A previsão é que o pagamento alcance milhares de segurados nos próximos meses. A estratégia de reparação segue um cronograma rigoroso de adesão. Para garantir o direito ao reembolso, os cidadãos precisavam realizar o cadastro via aplicativo Meu INSS até o limite do dia 20 de junho. O histórico recente do Instituto Nacional do Seguro Social indica a escala do problema: até meados de junho, a autarquia já havia efetivado a devolução de R$ 3,2 bilhões para aproximadamente 4,7 milhões de pessoas afetadas por essas deduções.
A fragilidade na proteção dos dados e dos benefícios dos segurados ganhou contornos de crise pública entre agosto de 2025 e março deste ano. O tema foi pauta central da Comissão Parlamentar Mista de Inquérito do INSS, que investigou o sistema de fraudes e a atuação de organizações que se aproveitavam de brechas operacionais para realizar descontos não solicitados nas folhas de pagamento da Previdência.

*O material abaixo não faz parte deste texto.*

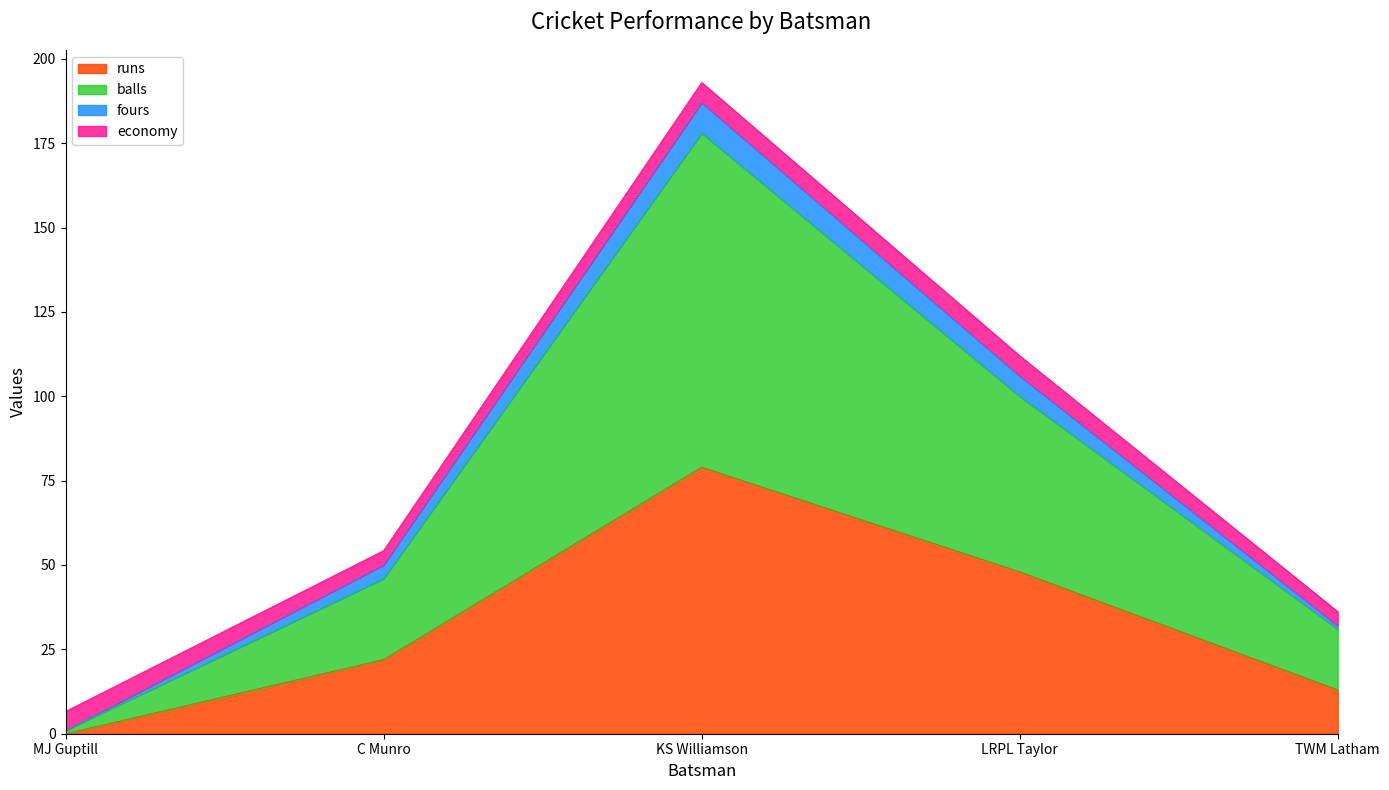

What are all the series names shown in the legend?

runs, balls, fours, economy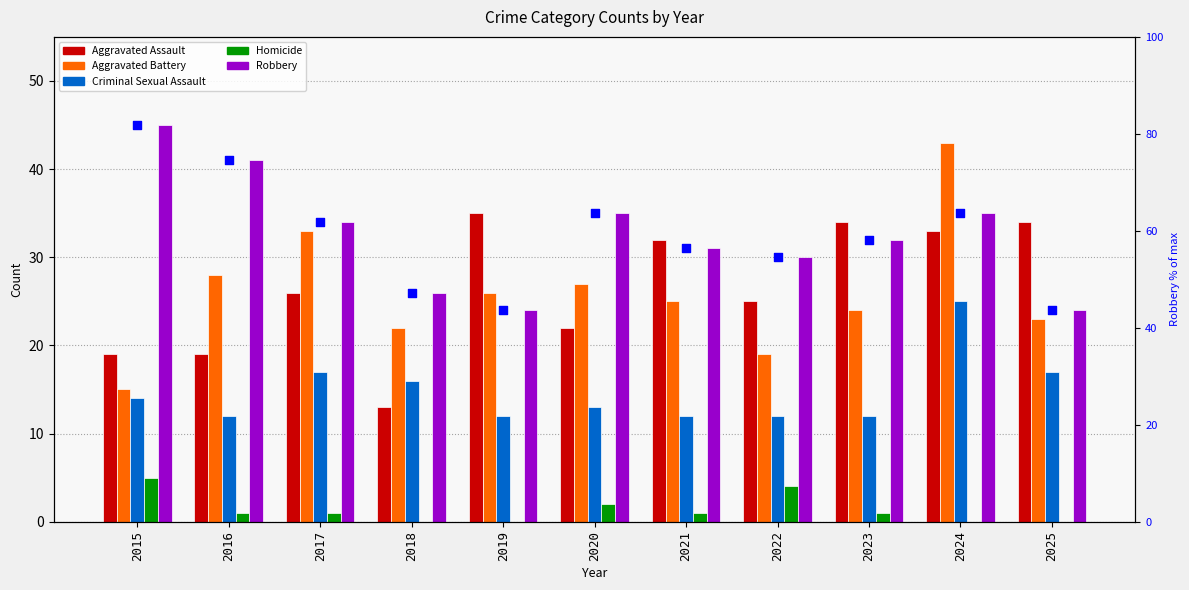

At which category is the sum across all series the highest?

2024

Embora a MP já esteja produzindo efeitos imediatos, o processo legislativo apenas começou. Deputados e senadores têm até o dia 10 de agosto para sugerir emendas ao texto original. A partir de 4 de setembro, a proposta entra oficialmente em regime de urgência, acelerando o rito de tramitação no Congresso Nacional. É importante notar que o calendário legislativo é suspenso durante os períodos de recesso parlamentar, o que influencia diretamente os prazos de validade.
Conforme determina a Constituição Federal, uma medida provisória possui vigência inicial de 60 dias, podendo ser renovada por igual período uma única vez. Caso o Congresso não delibere sobre o conteúdo antes do encerramento desse ciclo, a MP perde sua eficácia jurídica. Em um cenário de inércia legislativa, cabe aos parlamentares a edição de um decreto específico para regular os efeitos legais e as relações jurídicas que se formaram durante o tempo em que a medida esteve em vigor.